EXERCISE REQUIREMENTS ▸ Copy the text of all the records below character for character, keeping every line as it stands. Leave the pictures out.
[[ PROVIDED RECORDS, beginning ]]
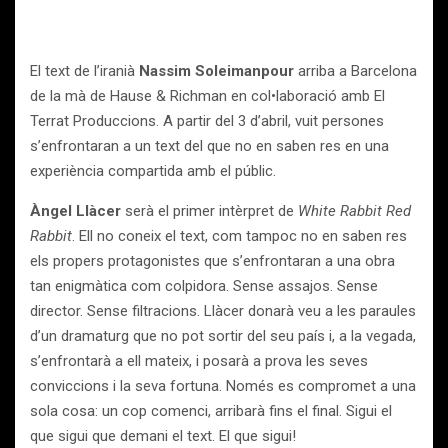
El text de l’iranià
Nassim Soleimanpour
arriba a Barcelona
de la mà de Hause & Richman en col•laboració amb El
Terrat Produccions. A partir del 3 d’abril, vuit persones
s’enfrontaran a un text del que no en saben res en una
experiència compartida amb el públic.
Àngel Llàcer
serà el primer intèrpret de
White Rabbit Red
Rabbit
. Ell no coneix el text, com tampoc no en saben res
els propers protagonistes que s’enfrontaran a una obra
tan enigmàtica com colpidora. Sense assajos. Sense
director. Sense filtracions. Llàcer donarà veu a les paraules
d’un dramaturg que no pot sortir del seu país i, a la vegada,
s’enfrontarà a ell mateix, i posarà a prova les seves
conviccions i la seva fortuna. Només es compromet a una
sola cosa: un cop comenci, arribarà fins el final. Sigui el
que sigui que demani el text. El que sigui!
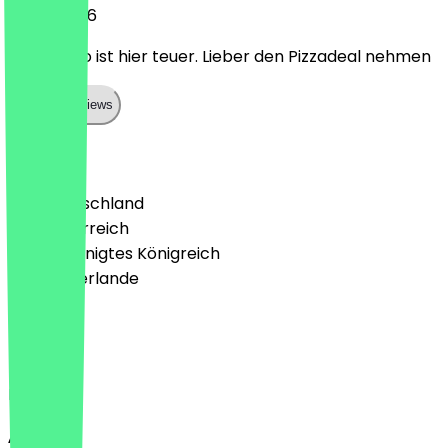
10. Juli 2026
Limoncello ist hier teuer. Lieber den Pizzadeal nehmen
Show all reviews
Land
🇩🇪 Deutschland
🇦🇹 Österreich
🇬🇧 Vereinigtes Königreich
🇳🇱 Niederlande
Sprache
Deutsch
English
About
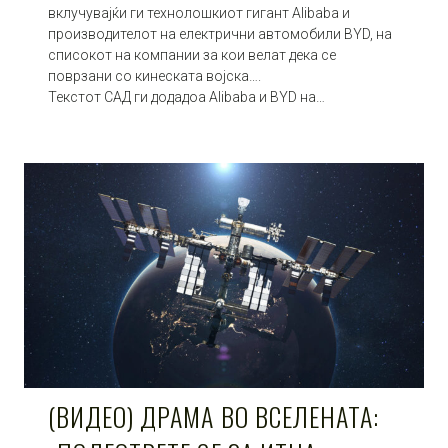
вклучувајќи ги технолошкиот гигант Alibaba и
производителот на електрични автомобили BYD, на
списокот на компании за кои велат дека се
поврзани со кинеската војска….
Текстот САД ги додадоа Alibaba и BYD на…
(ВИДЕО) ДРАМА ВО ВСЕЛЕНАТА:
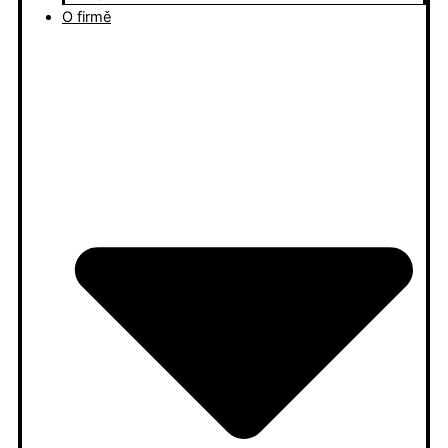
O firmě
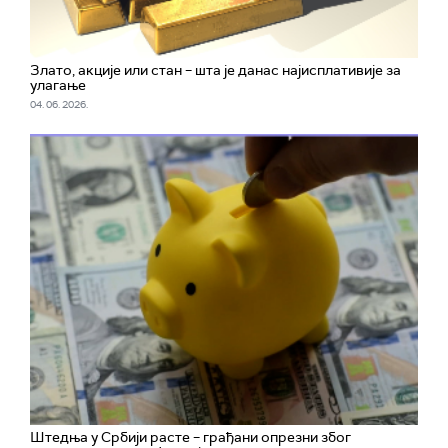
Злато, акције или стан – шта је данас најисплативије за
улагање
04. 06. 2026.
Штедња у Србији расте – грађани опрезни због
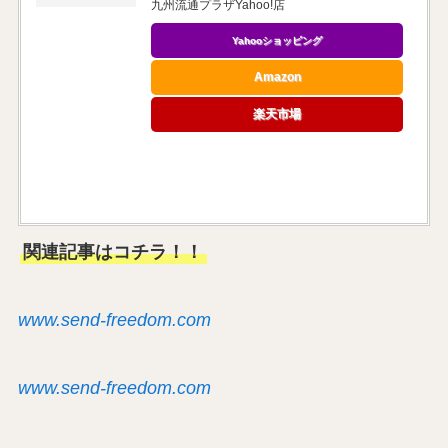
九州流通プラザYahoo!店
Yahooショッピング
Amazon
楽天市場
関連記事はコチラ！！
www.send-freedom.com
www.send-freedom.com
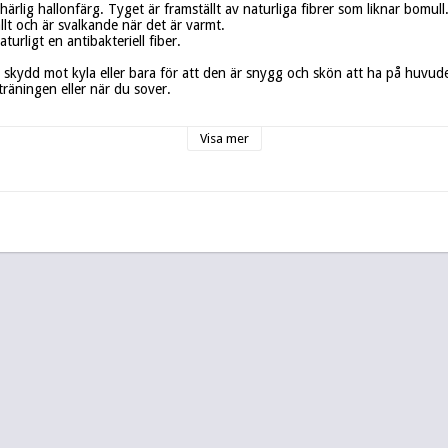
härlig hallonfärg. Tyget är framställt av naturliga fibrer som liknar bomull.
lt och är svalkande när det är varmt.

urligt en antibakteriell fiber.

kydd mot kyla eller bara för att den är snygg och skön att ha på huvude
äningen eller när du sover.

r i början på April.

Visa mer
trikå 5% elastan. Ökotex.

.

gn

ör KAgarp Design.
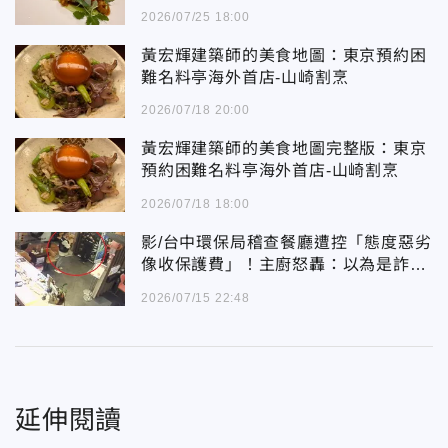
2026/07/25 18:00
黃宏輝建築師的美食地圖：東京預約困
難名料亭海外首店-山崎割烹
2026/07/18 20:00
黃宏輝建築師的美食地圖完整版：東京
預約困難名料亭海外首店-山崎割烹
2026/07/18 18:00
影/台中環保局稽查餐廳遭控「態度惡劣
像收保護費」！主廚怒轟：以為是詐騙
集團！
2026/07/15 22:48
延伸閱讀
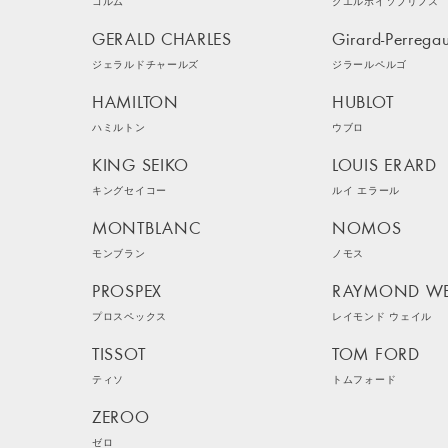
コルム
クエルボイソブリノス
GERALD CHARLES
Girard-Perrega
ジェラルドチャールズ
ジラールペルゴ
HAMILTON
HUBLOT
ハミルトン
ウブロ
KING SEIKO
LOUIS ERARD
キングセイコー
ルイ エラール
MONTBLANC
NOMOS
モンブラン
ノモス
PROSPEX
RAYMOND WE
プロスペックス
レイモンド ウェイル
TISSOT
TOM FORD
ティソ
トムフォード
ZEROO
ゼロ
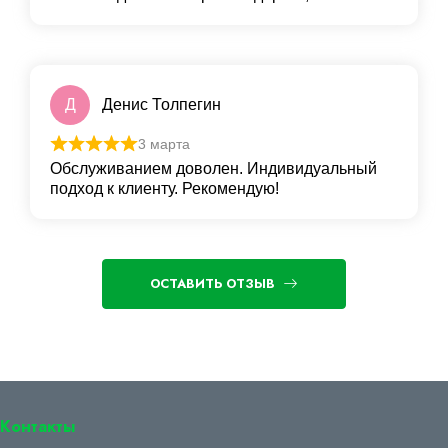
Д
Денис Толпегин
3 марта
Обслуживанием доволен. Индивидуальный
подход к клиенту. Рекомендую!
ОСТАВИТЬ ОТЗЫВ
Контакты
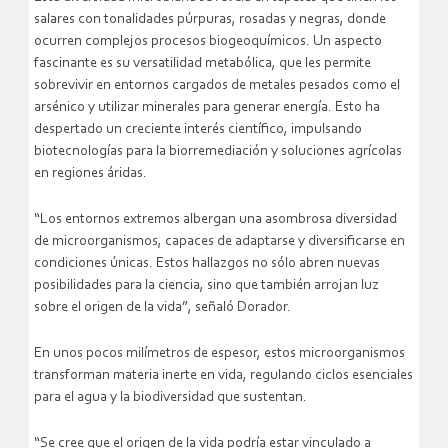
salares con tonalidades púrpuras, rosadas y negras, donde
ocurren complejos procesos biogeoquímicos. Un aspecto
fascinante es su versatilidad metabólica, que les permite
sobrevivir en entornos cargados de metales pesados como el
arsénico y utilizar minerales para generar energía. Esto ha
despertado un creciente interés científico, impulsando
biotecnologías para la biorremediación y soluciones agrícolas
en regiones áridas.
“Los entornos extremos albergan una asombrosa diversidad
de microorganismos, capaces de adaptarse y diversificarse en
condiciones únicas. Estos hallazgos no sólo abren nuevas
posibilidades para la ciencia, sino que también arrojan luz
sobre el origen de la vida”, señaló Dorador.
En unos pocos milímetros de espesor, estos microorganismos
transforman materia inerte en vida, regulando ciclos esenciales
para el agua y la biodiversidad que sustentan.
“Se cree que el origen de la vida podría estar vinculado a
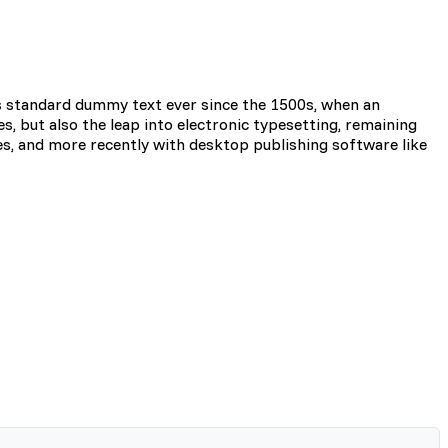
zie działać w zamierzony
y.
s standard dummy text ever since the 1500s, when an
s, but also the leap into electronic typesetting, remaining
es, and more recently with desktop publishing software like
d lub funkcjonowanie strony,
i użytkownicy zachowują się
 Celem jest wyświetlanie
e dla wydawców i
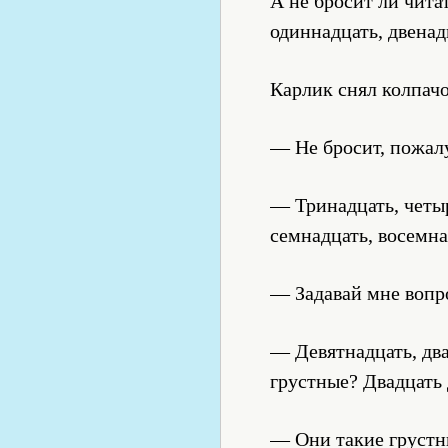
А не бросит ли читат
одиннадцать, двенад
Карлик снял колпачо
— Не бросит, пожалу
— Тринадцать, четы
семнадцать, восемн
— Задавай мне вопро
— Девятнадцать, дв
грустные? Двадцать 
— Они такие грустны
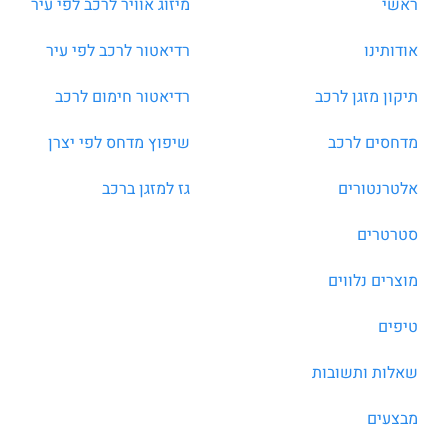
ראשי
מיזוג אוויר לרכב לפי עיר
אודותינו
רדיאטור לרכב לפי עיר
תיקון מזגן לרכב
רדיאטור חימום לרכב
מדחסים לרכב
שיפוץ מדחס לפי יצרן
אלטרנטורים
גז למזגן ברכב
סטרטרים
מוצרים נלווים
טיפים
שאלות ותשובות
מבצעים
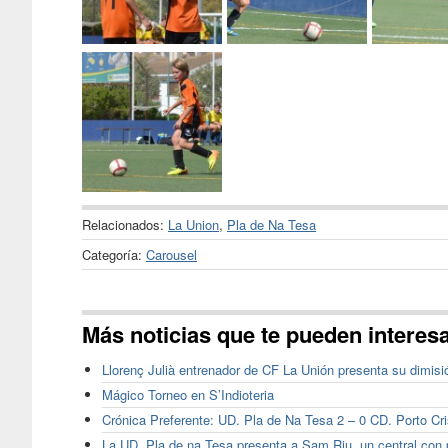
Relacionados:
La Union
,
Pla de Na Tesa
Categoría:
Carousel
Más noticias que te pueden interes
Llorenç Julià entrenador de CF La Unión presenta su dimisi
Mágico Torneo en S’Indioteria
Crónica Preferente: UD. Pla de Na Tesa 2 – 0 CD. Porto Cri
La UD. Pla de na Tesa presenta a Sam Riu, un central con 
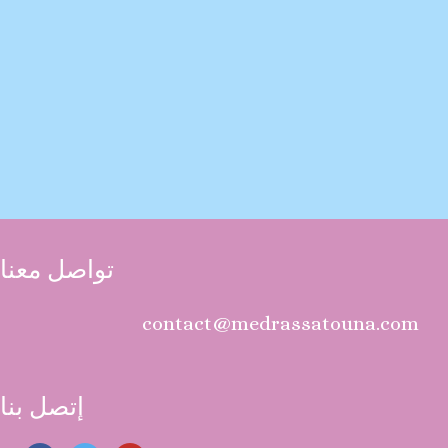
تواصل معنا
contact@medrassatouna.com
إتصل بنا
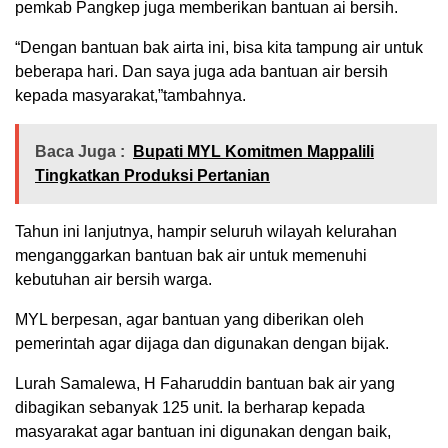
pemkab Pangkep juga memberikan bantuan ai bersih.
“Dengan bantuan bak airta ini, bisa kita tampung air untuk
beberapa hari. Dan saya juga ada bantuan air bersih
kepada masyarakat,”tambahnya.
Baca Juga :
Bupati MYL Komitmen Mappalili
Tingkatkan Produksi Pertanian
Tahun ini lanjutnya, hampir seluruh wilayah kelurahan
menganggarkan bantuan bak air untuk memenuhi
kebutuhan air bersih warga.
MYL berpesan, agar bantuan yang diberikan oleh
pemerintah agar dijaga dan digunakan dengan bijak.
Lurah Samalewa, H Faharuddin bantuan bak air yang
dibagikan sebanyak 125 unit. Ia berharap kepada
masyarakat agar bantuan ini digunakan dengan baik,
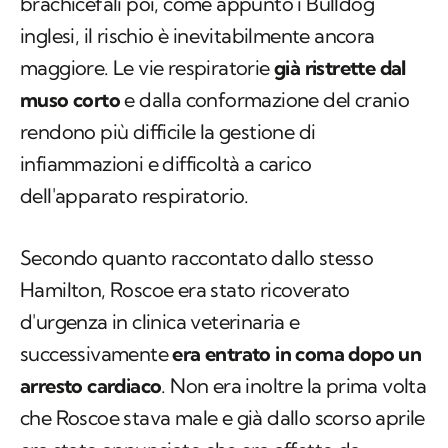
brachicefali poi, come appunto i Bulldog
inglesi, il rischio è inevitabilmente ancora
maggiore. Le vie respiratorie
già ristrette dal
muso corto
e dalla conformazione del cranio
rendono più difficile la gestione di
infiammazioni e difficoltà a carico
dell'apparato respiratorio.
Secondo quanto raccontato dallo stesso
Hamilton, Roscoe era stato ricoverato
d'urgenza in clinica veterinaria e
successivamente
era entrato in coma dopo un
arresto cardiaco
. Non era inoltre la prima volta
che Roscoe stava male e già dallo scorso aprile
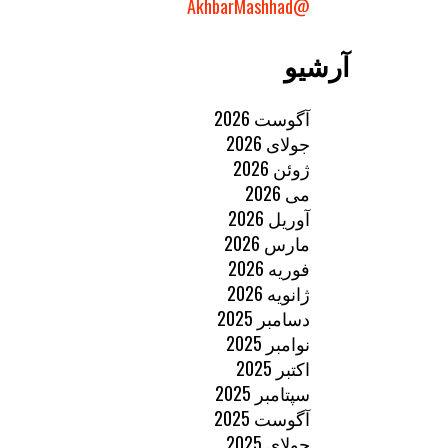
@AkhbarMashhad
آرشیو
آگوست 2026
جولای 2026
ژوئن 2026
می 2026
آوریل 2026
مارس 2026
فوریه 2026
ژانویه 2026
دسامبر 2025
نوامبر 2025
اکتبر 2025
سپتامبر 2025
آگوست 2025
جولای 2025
[[ PROVIDED RECORDS, end ]]
WRITTEN SOLUTION ▸
El text de l’iranià
Nassim Soleimanpour
arriba a Barcelona
de la mà de Hause & Richman en col•laboració amb El
Terrat Produccions. A partir del 3 d’abril, vuit persones
s’enfrontaran a un text del que no en saben res en una
experiència compartida amb el públic.
Àngel Llàcer
serà el primer intèrpret de
White Rabbit Red
Rabbit
. Ell no coneix el text, com tampoc no en saben res
els propers protagonistes que s’enfrontaran a una obra
tan enigmàtica com colpidora. Sense assajos. Sense
director. Sense filtracions. Llàcer donarà veu a les paraules
d’un dramaturg que no pot sortir del seu país i, a la vegada,
s’enfrontarà a ell mateix, i posarà a prova les seves
conviccions i la seva fortuna. Només es compromet a una
sola cosa: un cop comenci, arribarà fins el final. Sigui el
que sigui que demani el text. El que sigui!
10. Juli 2026
Limoncello ist hier teuer. Lieber den Pizzadeal nehmen
Show all reviews
Land
🇩🇪 Deutschland
🇦🇹 Österreich
🇬🇧 Vereinigtes Königreich
🇳🇱 Niederlande
Sprache
Deutsch
English
About
вклучувајќи ги технолошкиот гигант Alibaba и
производителот на електрични автомобили BYD, на
списокот на компании за кои велат дека се
поврзани со кинеската војска….
Текстот САД ги додадоа Alibaba и BYD на…
(ВИДЕО) ДРАМА ВО ВСЕЛЕНАТА:
O firmě
Злато, акције или стан – шта је данас најисплативије за
улагање
04. 06. 2026.
Штедња у Србији расте – грађани опрезни због
九州流通プラザYahoo!店
Yahooショッピング
Amazon
楽天市場
関連記事はコチラ！！
www.send-freedom.com
www.send-freedom.com
härlig hallonfärg. Tyget är framställt av naturliga fibrer som liknar bomull.
lt och är svalkande när det är varmt.

urligt en antibakteriell fiber.

kydd mot kyla eller bara för att den är snygg och skön att ha på huvude
äningen eller när du sover.

r i början på April.

Visa mer
trikå 5% elastan. Ökotex.

.

gn

ör KAgarp Design.
2026/07/25 18:00
黃宏輝建築師的美食地圖：東京預約困
難名料亭海外首店-山崎割烹
2026/07/18 20:00
黃宏輝建築師的美食地圖完整版：東京
預約困難名料亭海外首店-山崎割烹
2026/07/18 18:00
影/台中環保局稽查餐廳遭控「態度惡劣
像收保護費」！主廚怒轟：以為是詐騙
集團！
2026/07/15 22:48
延伸閱讀
コルム
クエルボイソブリノス
GERALD CHARLES
Girard-Perrega
ジェラルドチャールズ
ジラールペルゴ
HAMILTON
HUBLOT
ハミルトン
ウブロ
KING SEIKO
LOUIS ERARD
キングセイコー
ルイ エラール
MONTBLANC
NOMOS
モンブラン
ノモス
PROSPEX
RAYMOND WE
プロスペックス
レイモンド ウェイル
TISSOT
TOM FORD
ティソ
トムフォード
ZEROO
ゼロ
Д
Денис Толпегин
3 марта
Обслуживанием доволен. Индивидуальный
подход к клиенту. Рекомендую!
ОСТАВИТЬ ОТЗЫВ
Контакты
salares con tonalidades púrpuras, rosadas y negras, donde
ocurren complejos procesos biogeoquímicos. Un aspecto
fascinante es su versatilidad metabólica, que les permite
sobrevivir en entornos cargados de metales pesados como el
arsénico y utilizar minerales para generar energía. Esto ha
despertado un creciente interés científico, impulsando
biotecnologías para la biorremediación y soluciones agrícolas
en regiones áridas.
“Los entornos extremos albergan una asombrosa diversidad
de microorganismos, capaces de adaptarse y diversificarse en
condiciones únicas. Estos hallazgos no sólo abren nuevas
posibilidades para la ciencia, sino que también arrojan luz
sobre el origen de la vida”, señaló Dorador.
En unos pocos milímetros de espesor, estos microorganismos
transforman materia inerte en vida, regulando ciclos esenciales
para el agua y la biodiversidad que sustentan.
“Se cree que el origen de la vida podría estar vinculado a
zie działać w zamierzony
y.
s standard dummy text ever since the 1500s, when an
s, but also the leap into electronic typesetting, remaining
es, and more recently with desktop publishing software like
d lub funkcjonowanie strony,
i użytkownicy zachowują się
 Celem jest wyświetlanie
e dla wydawców i
А не бросит ли читат
одиннадцать, двенад
Карлик снял колпачо
— Не бросит, пожалу
— Тринадцать, четы
семнадцать, восемн
— Задавай мне вопро
— Девятнадцать, дв
грустные? Двадцать 
— Они такие грустны
ראשי
מיזוג אוויר לרכב לפי עיר
אודותינו
רדיאטור לרכב לפי עיר
תיקון מזגן לרכב
רדיאטור חימום לרכב
מדחסים לרכב
שיפוץ מדחס לפי יצרן
אלטרנטורים
גז למזגן ברכב
סטרטרים
מוצרים נלווים
טיפים
שאלות ותשובות
מבצעים
Relacionados:
La Union
,
Pla de Na Tesa
Categoría:
Carousel
Más noticias que te pueden interes
Llorenç Julià entrenador de CF La Unión presenta su dimisi
Mágico Torneo en S’Indioteria
Crónica Preferente: UD. Pla de Na Tesa 2 – 0 CD. Porto Cri
La UD. Pla de na Tesa presenta a Sam Riu, un central con 
تواصل معنا
contact@medrassatouna.com
إتصل بنا
pemkab Pangkep juga memberikan bantuan ai bersih.
“Dengan bantuan bak airta ini, bisa kita tampung air untuk
beberapa hari. Dan saya juga ada bantuan air bersih
kepada masyarakat,”tambahnya.
Baca Juga :
Bupati MYL Komitmen Mappalili
Tingkatkan Produksi Pertanian
Tahun ini lanjutnya, hampir seluruh wilayah kelurahan
menganggarkan bantuan bak air untuk memenuhi
kebutuhan air bersih warga.
MYL berpesan, agar bantuan yang diberikan oleh
pemerintah agar dijaga dan digunakan dengan bijak.
Lurah Samalewa, H Faharuddin bantuan bak air yang
dibagikan sebanyak 125 unit. Ia berharap kepada
masyarakat agar bantuan ini digunakan dengan baik,
brachicefali poi, come appunto i Bulldog
inglesi, il rischio è inevitabilmente ancora
maggiore. Le vie respiratorie
già ristrette dal
muso corto
e dalla conformazione del cranio
rendono più difficile la gestione di
infiammazioni e difficoltà a carico
dell'apparato respiratorio.
Secondo quanto raccontato dallo stesso
Hamilton, Roscoe era stato ricoverato
d'urgenza in clinica veterinaria e
successivamente
era entrato in coma dopo un
arresto cardiaco
. Non era inoltre la prima volta
che Roscoe stava male e già dallo scorso aprile
@AkhbarMashhad
آرشیو
آگوست 2026
جولای 2026
ژوئن 2026
می 2026
آوریل 2026
مارس 2026
فوریه 2026
ژانویه 2026
دسامبر 2025
نوامبر 2025
اکتبر 2025
سپتامبر 2025
آگوست 2025
جولای 2025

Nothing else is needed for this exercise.